The Company determines if an arrangement is or contains a lease at inception. A lease is defined as a contract, or part of a contract, that conveys the right to control the use of identified property, plant or equipment for a period of time in exchange for consideration. Lease liabilities are recognized based on the present value of the lease payments not yet paid over the lease term at January 1, 2019 for existing leases and at the commencement date for any new leases entered into subsequent to January 1, 2019. As most of the Company's leases do not provide an implicit rate, the Company's incremental borrowing rate was used as the discount rate when determining the present value of future payments. The ROU assets are recognized based on the lease liability plus any prepaid lease payments and excluding lease incentives and initial direct costs incurred for the same periods.  The Company's lease terms may include options to extend or terminate the lease when it is reasonably certain that option will be exercised. Lease expense for minimum lease payments is recognized on a straight-line basis over the lease term.

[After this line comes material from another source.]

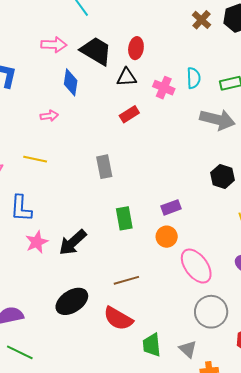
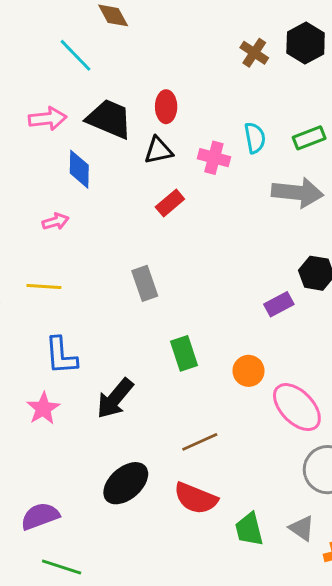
purple rectangle: (171, 207) -> (279, 304), moved
blue L-shape: (21, 208) -> (61, 356), moved
pink star: (37, 242) -> (43, 408), moved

Adoption of this standard resulted in additional ROU lease assets and lease liabilities of approximately $2.3 million and $2.4 million, respectively, as of January 1, 2019, which did not materially impact the Company's consolidated financial statements. The difference between the net lease assets and liabilities was recognized as a cumulative-effect adjustment to the opening balance of retained earnings. Operating leases are included in other assets and other long-term obligations, and finance leases are included in other property, plant and equipment, and other long-term obligations on the accompanying condensed consolidated balance sheet as of March 31, 2019. The Company had no significant capital or operating leases with terms longer than 12 months at December 31, 2018. 

The Company has operating and financing leases for vehicles, drilling rigs and equipment, which are not significant to the consolidated financial statements as of and for the three-month period ended March 31, 2019. 

The components of lease costs recognized for the Company's ROU leases are shown below:

Three Months Ended March 31, 2019
Short-term lease cost (1)$4,909 
Financing lease cost297 
Operating lease cost58
Total lease cost$5,264 
____________________
1.$3.1 million of short-term lease cost was capitalized as part of oil and natural gas properties, and portions of these costs were reimbursed to the Company by other working interest owners.